What you want here instead is some of that wacky multifruit-flavored Trident Layers gum that all the ad agencies are cranking out quirky commercials about (probably because they're all drunk).

YouTube
This man has already been typecast as the "Nobody pays me in gum" guy.

Look for anything with the word "tropical" in it, or, even better, something with fruit that most people don't eat regularly, like guava or pomegranate. Everybody knows that Doublemint doesn't also faintly smell of alcohol. But how can a person be so sure that the same is true of dragon fruit if they've never known of it anywhere other than in the piece of gum you're chewing?

That's right, they can't. And that's why gum that includes a bunch of exotic fruit flavors is your best bet. Put a few sticks into your mouth, and if someone in your vicinity comments on the fact that the air smells faintly of booze, know that you have nothing to fear. Just say, "Oh, it's this gum I'm chewing. Tropical Mango Acai Berry Blast, they call it. Smells like alcohol, kind of. I wish it got me drunk like alcohol, though!" And then walk away, because that was a really dumb thing to say in light of all the drinking at your desk you've been doing in the made-up premise of this article.

Supplement your gum with a steady diet of Fritos or whatever other snack you know is going to give you dragon breath. Basically, you want to have so many scents coming out of your mouth at the same time that nobody will be able to accurately place each and every fragrance.

A lesser person would make a joke here about your mom having a similar problem identifying all of the cocks coming into her mouth, and I just did.

▸ Data listing:
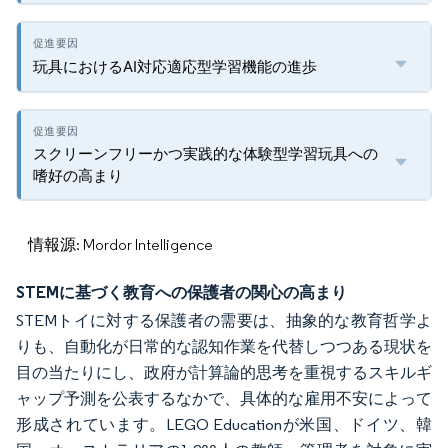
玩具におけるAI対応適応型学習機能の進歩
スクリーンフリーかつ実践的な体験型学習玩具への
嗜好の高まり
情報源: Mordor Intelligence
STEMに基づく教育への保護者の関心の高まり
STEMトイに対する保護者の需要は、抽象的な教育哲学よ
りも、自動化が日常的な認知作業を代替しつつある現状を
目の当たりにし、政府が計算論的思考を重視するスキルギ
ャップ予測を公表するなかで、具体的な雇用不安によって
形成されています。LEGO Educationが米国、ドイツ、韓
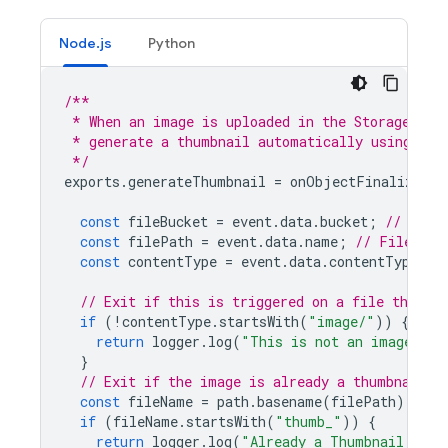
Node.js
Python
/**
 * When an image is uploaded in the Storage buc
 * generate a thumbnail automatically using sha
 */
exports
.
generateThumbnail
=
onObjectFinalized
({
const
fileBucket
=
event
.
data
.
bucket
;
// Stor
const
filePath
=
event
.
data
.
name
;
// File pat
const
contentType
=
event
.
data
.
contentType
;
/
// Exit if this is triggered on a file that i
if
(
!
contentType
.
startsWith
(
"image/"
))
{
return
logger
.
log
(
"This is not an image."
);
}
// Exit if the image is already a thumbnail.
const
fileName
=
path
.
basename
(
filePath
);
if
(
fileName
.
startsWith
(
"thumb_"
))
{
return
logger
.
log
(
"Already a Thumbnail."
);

▸ Problem details:
Please extract, word for word, the passage of the gum article that begins at the words "That's right, they" and stops after "of this article.".

▸ Result of the task:
That's right, they can't. And that's why gum that includes a bunch of exotic fruit flavors is your best bet. Put a few sticks into your mouth, and if someone in your vicinity comments on the fact that the air smells faintly of booze, know that you have nothing to fear. Just say, "Oh, it's this gum I'm chewing. Tropical Mango Acai Berry Blast, they call it. Smells like alcohol, kind of. I wish it got me drunk like alcohol, though!" And then walk away, because that was a really dumb thing to say in light of all the drinking at your desk you've been doing in the made-up premise of this article.